I work in an area where we typically deal with observational data, largely nonprobability samples, in order to create descriptive trends (i.e. inferences about changes over time in broader populations). I have many stats reference books, read many papers etc., but I have found it difficult to find a reference clearly outlining the difference between (asymptotic) biases in estimators and systematic biases that result from things like model misspecification (e.g. confounding) or non-random sampling. I have already bought quite a lot of stats books, but often this topic is not dealt with as explicitly as I hoped. I wonder whether datamethods readers could provide recommendations for books or papers that clearly and explicitly deal with this issue of these two broad types of bias (and note that I am more interested in descriptive inference than causal inference – I have many texts on the latter). (I should add that I understand the difference, I just lack a “canonical” reference!)
Does this help?
Thanks. My understanding of this is that it is a catalogue of different types of systematic biases that can occur in health research. What I am looking for is a reference that clearly states the difference between the use of the word “bias” to refer to biased estimators in terms of classical theory, and the use of the word “bias” to refer to these types of systematic measurement error.

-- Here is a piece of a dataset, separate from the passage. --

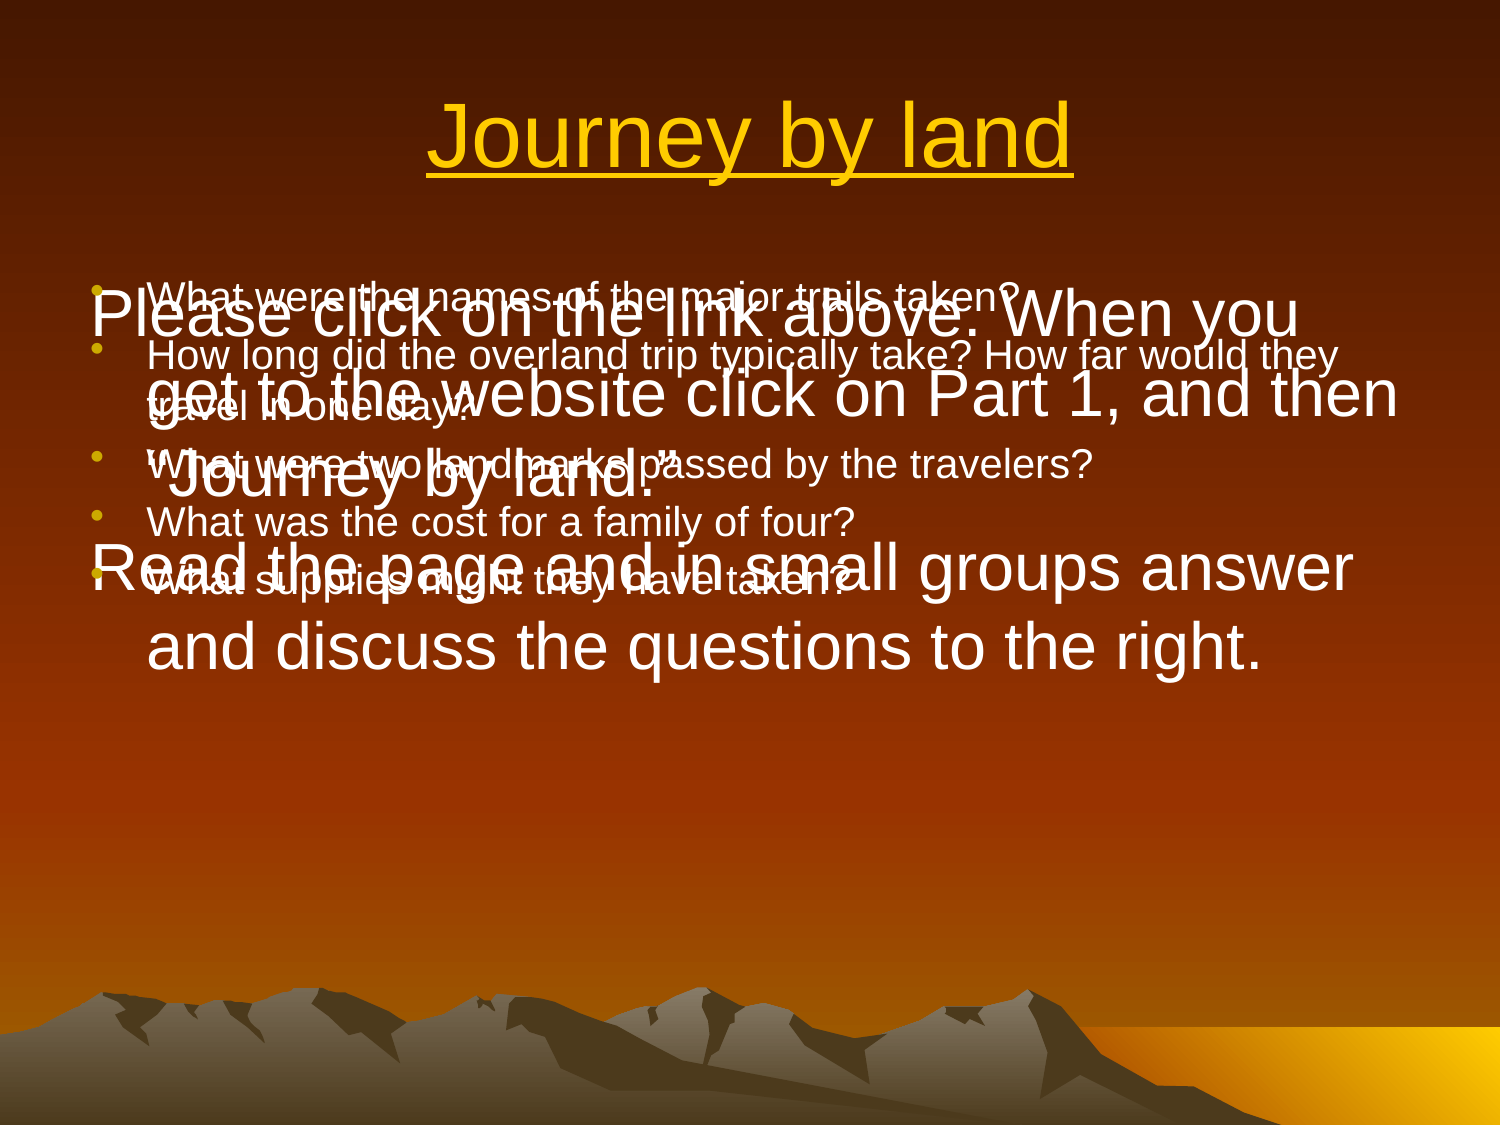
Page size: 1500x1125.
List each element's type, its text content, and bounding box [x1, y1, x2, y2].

list What were the names of the major trails taken? How long did the overland trip typically take? How far would they travel in one day? What were two landmarks passed by the travelers? What was the cost for a family of four? What supplies might they have taken? [74, 262, 1426, 1001]
title Journey by land [74, 37, 1426, 226]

whuber clearly notes the difference here, but I’m looking for something “canonical” that is better for citing in academic work.
I am currently writing an article for medical readers on exactly these distinctions and how they affect clinical practice but it will probably take a few months to come out. The typical statistical definition of bias as the difference between the average value of the estimator and true value of the target parameter is indeed not granular enough. The epidemiology literature instead defines bias as the systematic error, i.e., the nonrandom difference between an estimate and the true value of the target parameter. Textbooks such as this one do a great job deconvoluting error types. This overview of hierarchical modeling is not necessarily as detailed, but is certainly cognizant of these distinctions. Hope this helps.

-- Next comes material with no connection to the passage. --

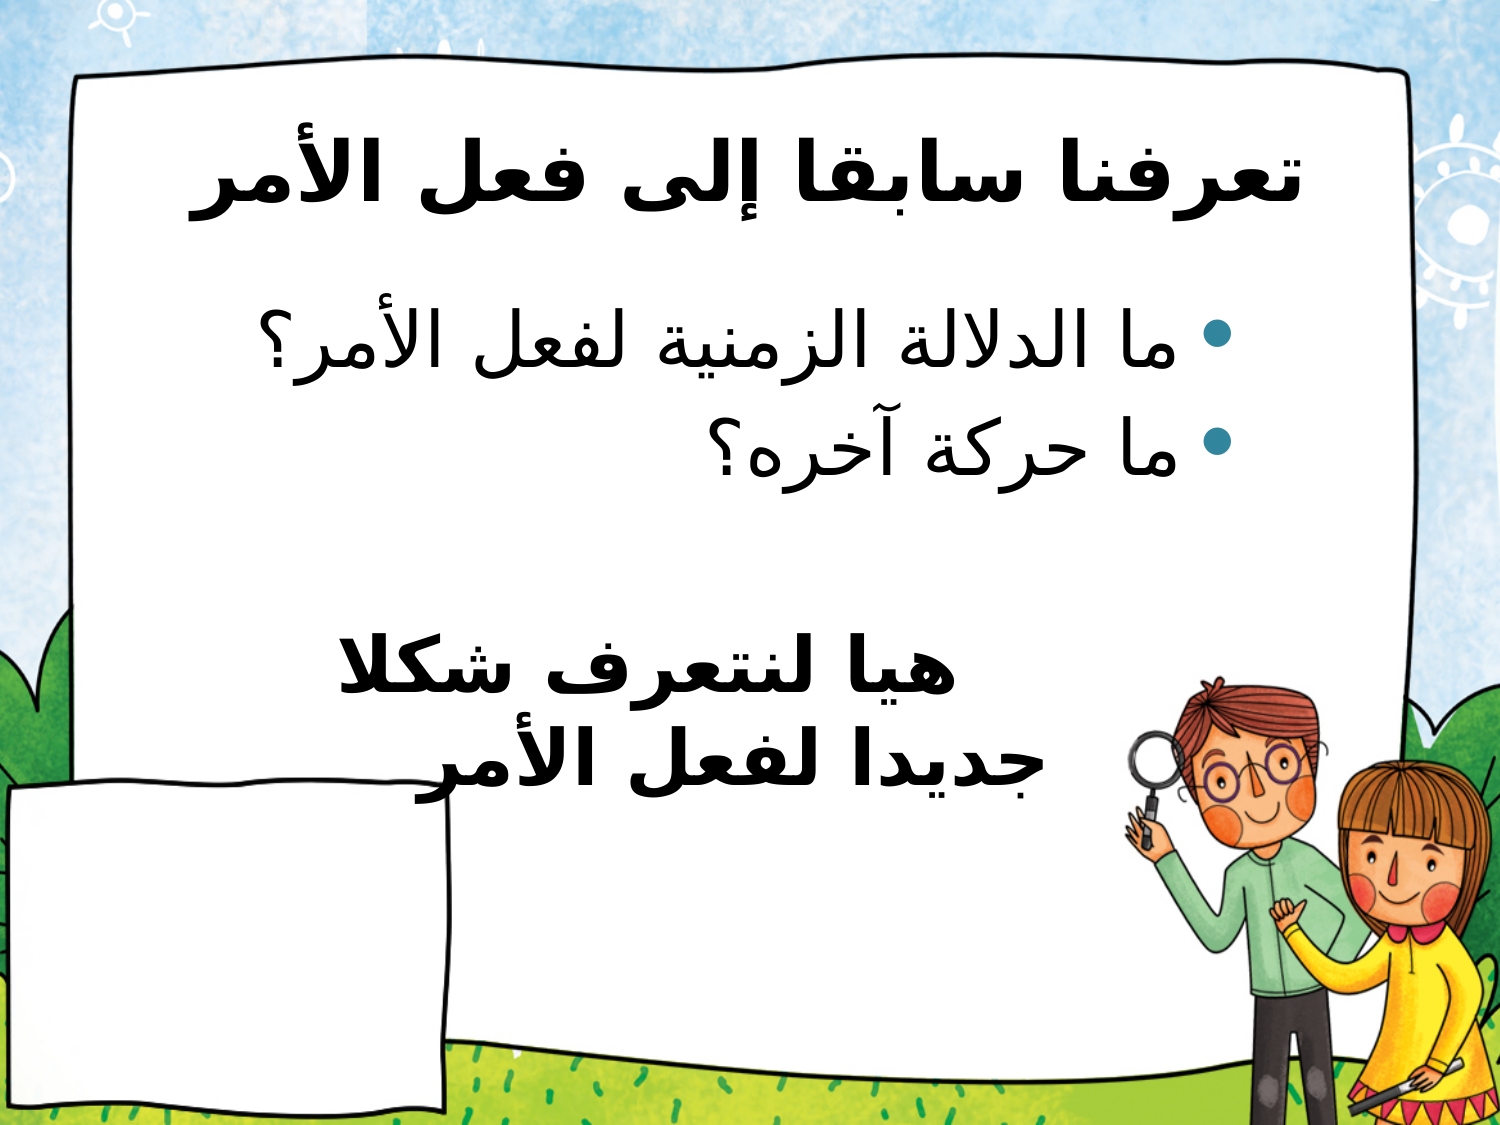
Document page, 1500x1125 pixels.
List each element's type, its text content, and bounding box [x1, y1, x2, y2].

I remember reading something about this by @sander awhile back, and posted some links in this thread; the articles make a subtle distinction between bias and confounding…
Thanks @Pavlos_Msaouel chapter 2 of James et al. (available here) is a very useful overview, and Sander Greenland’s writing always contains numerous fascinating insights. Ideally I would find something that was, however, even more explicit than these about the distinction/link between these two conceptions of bias. I think I can see, however, that the irreducible error of James et al. could contain systematic pattern, and I can also see various places where the Greenland paper alludes to this aspect of inference. No doubt it is just a case of citing a few different sources, and making my own definition clear in what I write.
And thanks @R_cubed . Yes, I see the link to aspects of exchangeability etc. I have read a few papers/books where the link between causal inference in observational settings (adjusting for confounders) and extrapolating from nonprobability samples to target population (adjusting for selection bias) is made. I’ll be interested to read that thread and learn more.
Yup, exactly. Because the definitions can be so widely different between fields, but at the same time the topic is so multi-disciplinary, you have to cite different resources and explicitly state your definitions. That is what I am currently doing as well.
And you are exactly right to observe how @Sander alludes to irreducible error and its features throughout his writings without explicitly calling it as such, as far as I can tell. But he can correct me if I missed it somewhere.